Passing format = "json" will result in one fewer column. This is because the AnnotationsFlag field is returned for CSV output but not for JSON.

Imaging series size

The size (in bytes) and number of images for a given imaging series is given by

julia> tcia_series_size(series = "1.3.6.1.4.1.14519.5.2.1.4591.4001.241972527061347495484079664948")
1×2 DataFrame
│ Row │ TotalSizeInBytes │ ObjectCount │
│     │ Float64          │ Int64       │
├─────┼──────────────────┼─────────────┤
│ 1   │ 1.49149e8        │ 1120        │
Warning

It is recommended that tcia_series_size() should not be used with format = json.
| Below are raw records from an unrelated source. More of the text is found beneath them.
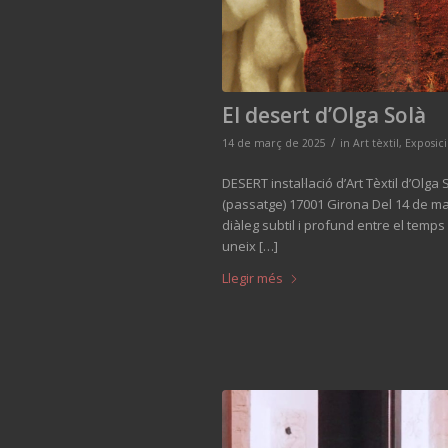
El desert d’Olga Solà
/
14 de març de 2025
in
Art tèxtil
,
Exposic
DESERT instal·lació d’Art Tèxtil d’Olga 
(passatge) 17001 Girona Del 14 de març
diàleg subtil i profund entre el temps i
uneix […]
Llegir més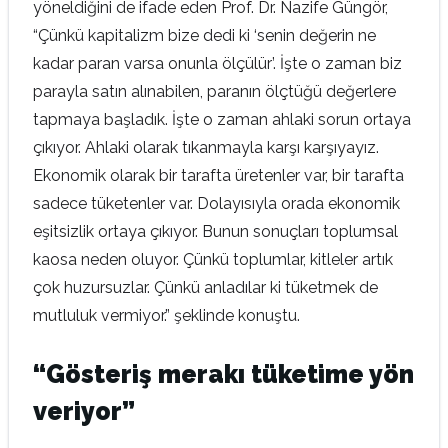
yöneldiğini de ifade eden Prof. Dr. Nazife Güngör,
“Çünkü kapitalizm bize dedi ki ‘senin değerin ne
kadar paran varsa onunla ölçülür’. İşte o zaman biz
parayla satın alınabilen, paranın ölçtüğü değerlere
tapmaya başladık. İşte o zaman ahlaki sorun ortaya
çıkıyor. Ahlaki olarak tıkanmayla karşı karşıyayız.
Ekonomik olarak bir tarafta üretenler var, bir tarafta
sadece tüketenler var. Dolayısıyla orada ekonomik
eşitsizlik ortaya çıkıyor. Bunun sonuçları toplumsal
kaosa neden oluyor. Çünkü toplumlar, kitleler artık
çok huzursuzlar. Çünkü anladılar ki tüketmek de
mutluluk vermiyor.” şeklinde konuştu.
“Gösteriş merakı tüketime yön
veriyor”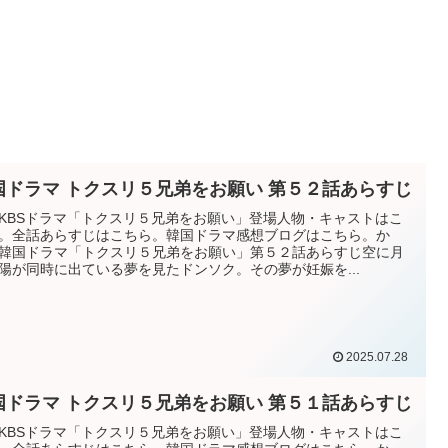
国ドラマ トクスリ５兄弟をお願い 第５２話あらすじ
KBSドラマ「トクスリ５兄弟をお願い」登場人物・キャストはこ
。全話あらすじはこちら。韓国ドラマ感想ブログはこちら。か
韓国ドラマ「トクスリ５兄弟をお願い」第５２話あらすじ空に月
陽が同時に出ている夢を見たドンソク。その夢が妊娠を...
2025.07.28
国ドラマ トクスリ５兄弟をお願い 第５１話あらすじ
KBSドラマ「トクスリ５兄弟をお願い」登場人物・キャストはこ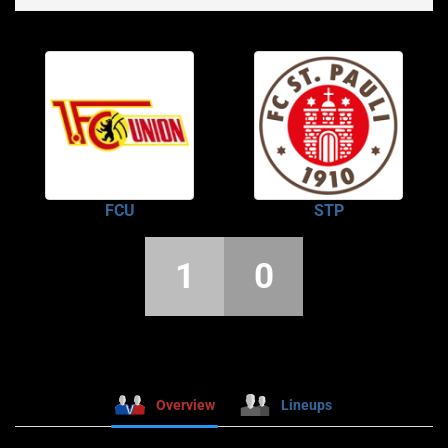
FCU
STP
1
0
Overview
Lineups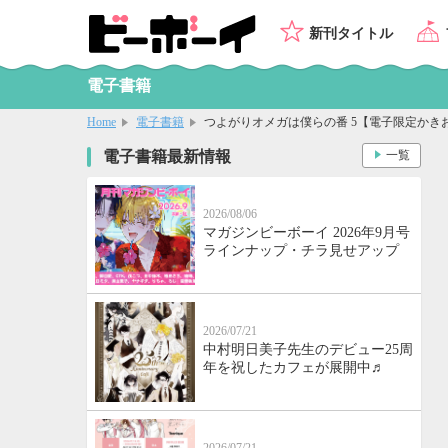
新刊タイトル
電子書籍
Home
電子書籍
つよがりオメガは僕らの番 5【電子限定かき
電子書籍最新情報
一覧
2026/08/06
マガジンビーボーイ 2026年9月号
ラインナップ・チラ見せアップ
2026/07/21
中村明日美子先生のデビュー25周
年を祝したカフェが展開中♬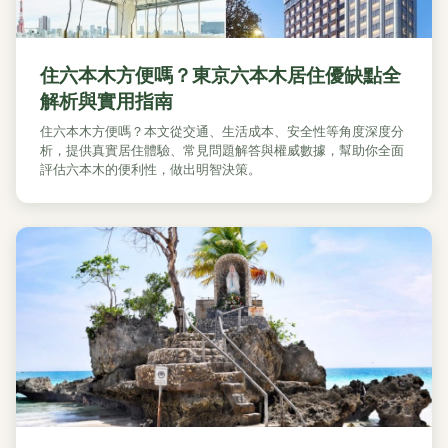
住六本木方便嗎？東京六本木居住優缺點全
解析與實用指南
住六本木方便嗎？本文從交通、生活成本、安全性等角度深度分
析，提供真實居住體驗、常見問題解答與權威數據，幫助你全面
評估六本木的便利性，做出明智決策。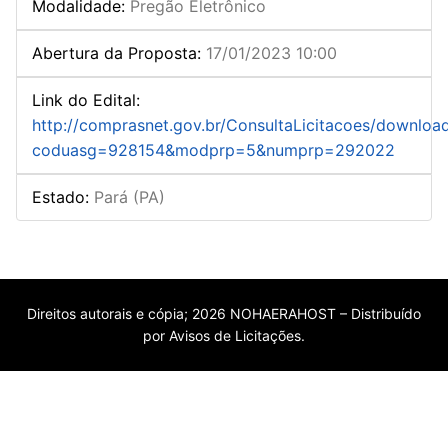
Modalidade
:
Pregão Eletrônico
Abertura da Proposta
:
17/01/2023 10:00
Link do Edital
:
http://comprasnet.gov.br/ConsultaLicitacoes/downloa
coduasg=928154&modprp=5&numprp=292022
Estado
:
Pará (PA)
Direitos autorais e cópia; 2026 NOHAERAHOST – Distribuído
por Avisos de Licitações.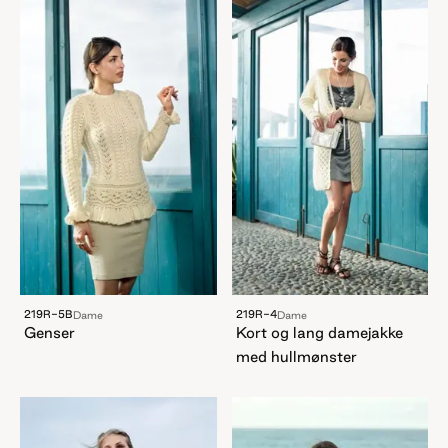
219R-5B
219R-4
Dame
Dame
Genser
Kort og lang damejakke
med hullmønster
This is because the json version interprets the TotalSizeInBytes as string/text rather than a number.

Service-Object Pairs (SOP)

Each imaging series consists of one or more images, each of which have a service-object-pair unique identifier (SOPInstanceUID). These can be listed by

julia> tcia_sop(series = "1.3.6.1.4.1.14519.5.2.1.4591.4001.241972527061347495484079664948")
1120×1 DataFrame
│ Row  │ SOPInstanceUID                                                   │
│      │ String                                                           │
├──────┼──────────────────────────────────────────────────────────────────┤
│ 1    │ 1.3.6.1.4.1.14519.5.2.1.4591.4001.144018262636458572930176764010 │
│ 2    │ 1.3.6.1.4.1.14519.5.2.1.4591.4001.154324108703255968081619601090 │
│ 3    │ 1.3.6.1.4.1.14519.5.2.1.4591.4001.599091131190480435140295467926 │
│ 4    │ 1.3.6.1.4.1.14519.5.2.1.4591.4001.188777989493136421598164072645 │
│ 5    │ 1.3.6.1.4.1.14519.5.2.1.4591.4001.320926776031572167602265814085 │
│ 6    │ 1.3.6.1.4.1.14519.5.2.1.4591.4001.112724040783164800754854122892 │
│ 7    │ 1.3.6.1.4.1.14519.5.2.1.4591.4001.191428415955329981952616210493 │
⋮
│ 1113 │ 1.3.6.1.4.1.14519.5.2.1.4591.4001.216754588853997343696538450924 │
│ 1114 │ 1.3.6.1.4.1.14519.5.2.1.4591.4001.319332759706029416400995097296 │
│ 1115 │ 1.3.6.1.4.1.14519.5.2.1.4591.4001.165979465460040197695092146160 │
│ 1116 │ 1.3.6.1.4.1.14519.5.2.1.4591.4001.175785847532920059054266261284 │
│ 1117 │ 1.3.6.1.4.1.14519.5.2.1.4591.4001.272387938688710785108532808119 │
│ 1118 │ 1.3.6.1.4.1.14519.5.2.1.4591.4001.195096450043378492624813997806 │
│ 1119 │ 1.3.6.1.4.1.14519.5.2.1.4591.4001.849941981930994444945059747092 │
│ 1120 │ 1.3.6.1.4.1.14519.5.2.1.4591.4001.121399683271444137920842834255 │

These identifiers are useful for accessing a specific image without having to download the entire imaging series.